Lets start with some trivias. How many of us have heard about David Strathairn ? How many of us would believe that George clooney would actually charge 3$ for writng, directing and acting? You all might have , but when i was watching Good night and good luck i was totally unaware of the facts.
But keeping facts aside this 2005 movie directed and co scripted by George Clooney , based on the real conflict between veteran radio and television journalist Edward R. Murrow and U.S. Senator Joseph McCarthy especially relating to the anti-Communist Senator’s actions , and his paranoia with his hysterical witch-hunt of communists, people who associated with communists, and people who remembered going to a public meeting years back where a communist happened to be. McCarthy reckoned the “security” of the country was at risk, and ordinary people were losing their livelihoods if the slightest taint of red was suspected.
David Strathairn is exceptionally well in the portrayal of Ed Murrow , the legendary American broadcast journalist who came to prominence with a series of radio news broadcasts during World War II , the role brought Strathairn a best actor nominee in the oscars , but won the best actor at the Venice film festival, making this role as his performance of a life time , but the best part of Strathairn’s haunting performance is his voice, the way he is able to uncannily reproduce Murrow’s unmistakable cadences. A big chunk of Murrow’s words in the film are taken directly from his speeches and on-air commentary, and hearing Strathairn read them is close enough to the real thing , one can find that out by watching Murrow’s videos on you tube.
David Straighthairn |
American journalist Edward R. Murrow who is played in the film by David Strathairn
Senator Mc Carthy though on the other hand is portrayed by original archival footage of the senator himself , and probably in no better way Clooney would have portrayed the meanness of the character, and himself plays Fred Friendly , Murrow’s show producer . The whole movie revolves around the news show SEE IT NOW which Murrow hosts. The movie also has one of the best ensemble casts i have seen in along time with strong and short roles by Robert Downey Jr. , Patricia Clarkson and Frank Langella.

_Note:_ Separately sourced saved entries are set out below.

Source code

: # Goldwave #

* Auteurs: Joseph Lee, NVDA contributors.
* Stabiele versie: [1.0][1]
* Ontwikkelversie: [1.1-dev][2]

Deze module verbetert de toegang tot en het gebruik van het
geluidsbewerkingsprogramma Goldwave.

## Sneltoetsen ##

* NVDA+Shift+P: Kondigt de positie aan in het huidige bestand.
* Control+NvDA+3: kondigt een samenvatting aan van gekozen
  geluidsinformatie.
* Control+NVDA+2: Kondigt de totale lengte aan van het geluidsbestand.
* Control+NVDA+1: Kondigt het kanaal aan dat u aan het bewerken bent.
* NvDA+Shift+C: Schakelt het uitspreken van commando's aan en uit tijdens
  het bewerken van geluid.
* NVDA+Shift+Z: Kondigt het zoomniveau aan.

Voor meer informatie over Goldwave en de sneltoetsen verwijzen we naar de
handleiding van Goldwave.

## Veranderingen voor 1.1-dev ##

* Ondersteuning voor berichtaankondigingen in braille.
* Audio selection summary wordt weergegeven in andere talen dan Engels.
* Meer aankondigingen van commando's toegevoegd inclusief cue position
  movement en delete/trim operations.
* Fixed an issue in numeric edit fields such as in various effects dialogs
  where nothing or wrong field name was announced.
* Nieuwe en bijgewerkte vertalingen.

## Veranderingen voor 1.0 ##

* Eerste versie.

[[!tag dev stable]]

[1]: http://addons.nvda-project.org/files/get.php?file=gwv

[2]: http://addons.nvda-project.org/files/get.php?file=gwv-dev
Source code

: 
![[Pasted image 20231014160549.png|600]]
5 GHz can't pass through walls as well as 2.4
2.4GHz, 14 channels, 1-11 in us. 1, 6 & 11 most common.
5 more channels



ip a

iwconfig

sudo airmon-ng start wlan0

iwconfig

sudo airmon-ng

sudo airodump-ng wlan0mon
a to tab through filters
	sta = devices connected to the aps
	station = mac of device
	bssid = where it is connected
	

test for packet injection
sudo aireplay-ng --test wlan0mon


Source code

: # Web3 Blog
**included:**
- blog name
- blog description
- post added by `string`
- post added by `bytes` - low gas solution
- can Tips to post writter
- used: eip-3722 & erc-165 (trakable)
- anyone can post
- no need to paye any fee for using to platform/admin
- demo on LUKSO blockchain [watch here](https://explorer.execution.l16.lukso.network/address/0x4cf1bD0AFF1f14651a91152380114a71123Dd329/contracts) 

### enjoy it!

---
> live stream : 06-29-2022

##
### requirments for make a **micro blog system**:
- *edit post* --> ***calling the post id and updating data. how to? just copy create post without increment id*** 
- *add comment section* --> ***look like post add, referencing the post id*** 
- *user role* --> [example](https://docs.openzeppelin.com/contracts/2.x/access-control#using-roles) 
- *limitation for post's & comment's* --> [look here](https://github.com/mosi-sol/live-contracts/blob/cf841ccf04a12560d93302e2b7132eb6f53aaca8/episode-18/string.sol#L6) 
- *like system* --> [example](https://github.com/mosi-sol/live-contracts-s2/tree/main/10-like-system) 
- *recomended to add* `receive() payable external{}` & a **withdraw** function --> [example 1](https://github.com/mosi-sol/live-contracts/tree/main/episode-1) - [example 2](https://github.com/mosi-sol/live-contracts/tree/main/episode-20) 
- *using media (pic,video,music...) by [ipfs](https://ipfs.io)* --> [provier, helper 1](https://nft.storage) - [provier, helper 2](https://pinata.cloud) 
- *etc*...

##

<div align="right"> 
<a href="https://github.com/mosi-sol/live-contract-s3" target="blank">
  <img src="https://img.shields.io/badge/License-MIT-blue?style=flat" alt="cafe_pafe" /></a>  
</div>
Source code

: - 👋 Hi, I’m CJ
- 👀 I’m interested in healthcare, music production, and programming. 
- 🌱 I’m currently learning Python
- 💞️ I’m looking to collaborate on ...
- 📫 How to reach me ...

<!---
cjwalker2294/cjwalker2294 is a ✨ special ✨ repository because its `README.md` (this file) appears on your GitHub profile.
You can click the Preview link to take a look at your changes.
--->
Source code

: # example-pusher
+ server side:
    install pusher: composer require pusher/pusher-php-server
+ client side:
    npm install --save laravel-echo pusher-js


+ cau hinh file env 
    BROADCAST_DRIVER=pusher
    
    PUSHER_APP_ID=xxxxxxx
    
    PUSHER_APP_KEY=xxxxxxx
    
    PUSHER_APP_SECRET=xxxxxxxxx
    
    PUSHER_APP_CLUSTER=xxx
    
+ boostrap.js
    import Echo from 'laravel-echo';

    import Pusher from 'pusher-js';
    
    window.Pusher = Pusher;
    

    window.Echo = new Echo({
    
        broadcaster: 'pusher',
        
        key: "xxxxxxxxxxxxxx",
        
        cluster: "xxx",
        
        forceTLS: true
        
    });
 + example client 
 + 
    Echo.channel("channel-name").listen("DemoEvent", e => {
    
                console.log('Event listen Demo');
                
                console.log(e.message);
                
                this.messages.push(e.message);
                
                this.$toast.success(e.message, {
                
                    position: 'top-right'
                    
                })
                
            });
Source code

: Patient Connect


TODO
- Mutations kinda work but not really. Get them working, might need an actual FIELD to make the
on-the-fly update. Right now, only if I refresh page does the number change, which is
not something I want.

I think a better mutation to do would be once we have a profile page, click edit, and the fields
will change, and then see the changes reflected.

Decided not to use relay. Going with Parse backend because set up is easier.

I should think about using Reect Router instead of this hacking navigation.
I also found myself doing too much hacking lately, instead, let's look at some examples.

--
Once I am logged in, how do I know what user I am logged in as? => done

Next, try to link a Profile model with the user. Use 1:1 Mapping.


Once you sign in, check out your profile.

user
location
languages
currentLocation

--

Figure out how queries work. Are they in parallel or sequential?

Shot in black and white, with excellent cinematography by Robert Ellswit , it creates a 1950s America of sombre suits, jazz music , typewriters, Scotch and cigarette smoke curling romantically through the air , and considering the amount of tobacco consumption in the movie , one can very logically infer that cigarettes were not a cause for any health ailments then.
There’s also something heroic about Clooney’s undertaking: he believes in the importance of reconnecting audiences to a convulsive period of recent American history, when questions of integrity and honesty in public life were being debated as if they really mattered.
What had more impact for me though was the underlying tone of the film which rings just as true today as it did 50 years ago , a riveting piece of cinema which is as entertaining as it is socially and politically important. When the term accountability has found its way out from the dictionary of our news channels and media organisations , when the fourth pillar of democracy is in some ways not bothered about the other three pillars , and the fifth pillar stands astonished to what is happening,
When everybody including the news channels are looking for entertainment in the news, and all that they are concerned about is , how much money everybody made in IPL , but not where the taxpayer’s money is going, and will the world end in 2012 or not, or which indian cricketer is presently dating which actress , but not about the farmers committing suicides all over the country, or the lack of devlopment in north east India, can a Vishvanathan anand get the same television coverage as that enjoyed by a Yuvraj singh?
And thats what Good night and Good luck tells you , keep the history aside or for that matter plot of the movie,it tells a story whose implications for today are inescapable, that what and how journalism should be , the morals and ethics involved in a medium so important to the development of the country .
It cannot be summed up in a much better way than in the words of Ed Murrow himself or the opening scene of the movie.
“This just might do nobody any good. At the end of this discourse a few people may accuse this reporter of fouling his own comfortable nest, and your organization may be accused of having given hospitality to heretical and even dangerous thoughts. But the elaborate structure of networks, advertising agencies and sponsors will not be shaken or altered. It is my desire, if not my duty, to try to talk to you journeymen with some candor about what is happening to radio and television. If what I have to say is responsible, then I alone am responsible for the saying of it. Our history will be what we make it. And if there are any historians about fifty or a hundred years from now, and there should be preserved the kinescopes for one week of all three networks, they will there find recorded in black and white, or color, evidence of decadence, escapism and insulation from the realities of the world in which we live. We are currently wealthy, fat, comfortable and complacent. We have currently a built-in allergy to unpleasant or disturbing information. Our mass media reflect this. But unless we get up off our fat surpluses and recognize that television in the main is being used to distract, delude, amuse and insulate us, then television and those who finance it, those who look at it and those who work at it, may see a totally different picture too late.”